丸子川(現在の酒匂川)が氾濫し、三浦一族は足止めを食らっていました。

1180年(治承4年)8月23日 石橋山の合戦
【1180年(治承4年)8月23日 石橋山の合戦】

そこへ平家方の大庭景親三千騎が南下してきます。

頼朝は小田原の少し西、
海岸に近い石橋山に陣を取ります。
旗の先には以仁王の令旨をくくりつけてありました。

むかいあう両軍

頼朝軍300騎、大庭景親軍3000騎。
両軍は谷一つへだてて向かい合います。

南からは伊東祐親入道三百騎が北上してきます。
伊東祐親入道は頼朝にわが娘を寝取られたという話のある人物で、
そのことの恨みもあったかもしれません。

頼朝軍は北と南からはさみ討ちにされてしまいました。

両軍は谷を隔てて向かい合っているので、先に攻撃を仕掛けるには
まず敵前で谷を下り、さらに谷に上らないといけません。
とても危険です。10対1の戦力差といっても、どちらも容易には手を出せず、
嵐の中、にらみ合いが続いていました。

「むうー…
三浦一族と合流さえできれば!」

その三浦一族は、丸子川(酒匂川)のほとりで足止めを食っていました。

「嵐が止まねばどうにもならぬ!」

三浦一族は川を渡れないもどかしさに郎党たちをつかわして、
大庭景親の一党の宿所を焼き払います。
その煙は雨の中もくもくと立ち上り、空を黒く覆いました。

石橋山で頼朝軍と向かい合っている大庭景親の
本体からも、その煙が見えました。

「くうう…三浦の者どもめ」

そこで大庭景親は大英断を下します。

「嵐がやんで三浦一族と頼朝が合流してしまえば
手遅れになる。今、一気にケリをつけるべきだ」

「かかれ!!」

嵐の中、大庭景親軍3000騎は谷を一気に駆け下り、
ついで駆け上り、頼朝軍に襲いかかります。

佐奈田与一の奮戦

「いよいよか!」

つぶやいた頼朝の横から、

「御曹司殿!ここはお任せくだされ!
それがしが先陣をつとめまする!!」

「なにっ?」

バカカ、バカカ、バカカ

わずか十数騎を率いて頼朝の横を駆け下りていくのは、
25歳の若武者佐奈田余一義忠です。

頼朝が声を飛ばします。

「余一、その装束は派手すぎる。 敵の標的になってしまうぞ!」

「なんの。

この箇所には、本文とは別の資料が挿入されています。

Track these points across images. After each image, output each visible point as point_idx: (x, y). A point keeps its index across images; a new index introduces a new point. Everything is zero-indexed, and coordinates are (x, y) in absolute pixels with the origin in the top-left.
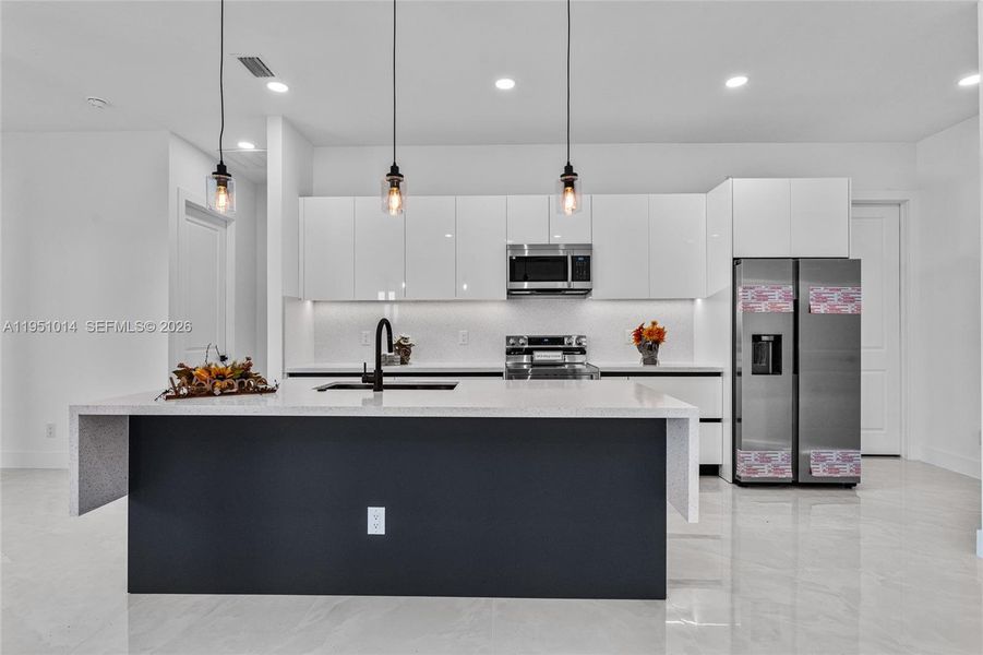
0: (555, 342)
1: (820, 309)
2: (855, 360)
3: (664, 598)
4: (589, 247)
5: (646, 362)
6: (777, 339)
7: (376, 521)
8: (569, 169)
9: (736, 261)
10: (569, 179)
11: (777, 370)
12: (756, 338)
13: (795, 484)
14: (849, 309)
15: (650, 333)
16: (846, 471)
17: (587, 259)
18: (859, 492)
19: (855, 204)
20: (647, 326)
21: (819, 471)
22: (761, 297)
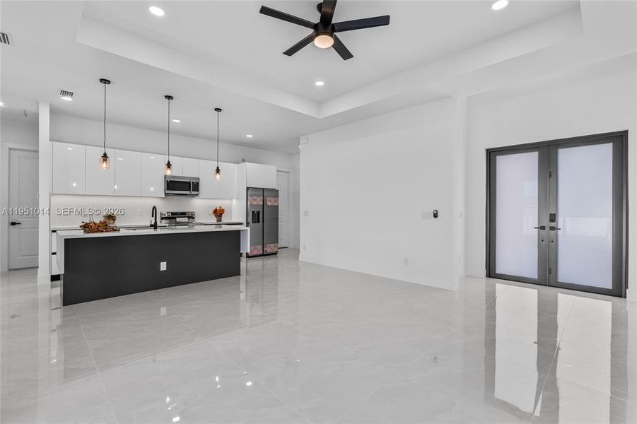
0: (183, 214)
1: (269, 204)
2: (277, 219)
3: (240, 275)
4: (198, 179)
5: (218, 221)
6: (259, 212)
7: (163, 266)
8: (218, 168)
9: (248, 188)
10: (218, 171)
11: (258, 222)
12: (253, 212)
13: (263, 255)
14: (276, 204)
15: (220, 210)
16: (275, 250)
17: (198, 183)
18: (278, 255)
19: (278, 171)
20: (218, 208)
21: (269, 251)
22: (255, 200)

弓矢取る者の晴れ舞台。 戦場に過ぎたることがございましょうか」

「…うむ。あっぱれな若武者ぶり。頼んだぞ」

佐奈田余一義忠は嵐の中、平家軍の中を
むちゃくちゃに駆け抜け、あそこに一騎、こちらに一人、
切り伏せ、蹴飛ばし、八面六臂の活躍を見せます。

しかし平家方の俣野景久(またのかげひさ)と組合になり、 上になり、下になり、とうとう首掻っ切られてしまいます。

三千騎対三百騎。もとより多勢に無勢です。頼朝方は
あちらに討たれこちらに討たれ、頼朝自身も嵐の中矢を放ち放ち
後退していきますが、気が付くとわずかに主従七騎。

ぼろぼろになって引き退いていき、椙山方面に逃げ込みます。

しとどの窟

「探せ!遠くには行っていないぞ!」

頼朝一行は洞窟の中に身をひそめ、息を殺していました。

そこへ、平家方の武者が松明を持ってさがしに入ってきて、

「はっ!」「はっ!」

ばったり顔をあわせてしまいました。

「ぬぬぬ…」

刀に手をのばす頼朝。

「お待ちくだされ!……(キョロキョロ)
お助けいたします」
「何!」
「あなたが天下を取ったあかつきには私のことをお忘れなきよう」
「うむ…そなた、名は?」

「梶原景時と申します」

何食わぬ顔で洞窟を出た梶原景時。

「ここにはいない。他をさがせ」

そこへ大場景親が、

「いない?本当にいないのか。この洞窟なんかは、隠れやすそうじゃないか。
どれ、わしが探してみよう」

梶原ばっと前にへだたり、

「では大庭殿は、この梶原が嘘をついているとおっしゃいますか。
それ以上進むと武士の名誉にかかわりますぞ」

こうして梶原景時は場を取りつくろい、頼朝を逃がしました。

後に鎌倉幕府の御家人として、頼朝の懐刀として活躍した梶原景時。
その出会いは湯河原しとどの窟において梶原が頼朝を
助けたことにあるという一つの伝説です。

北条時政は甲斐の武田信義をたより落ち延びました。嫡子宗時は北条館に戻ろうとして伊東祐親軍に討ち取られました。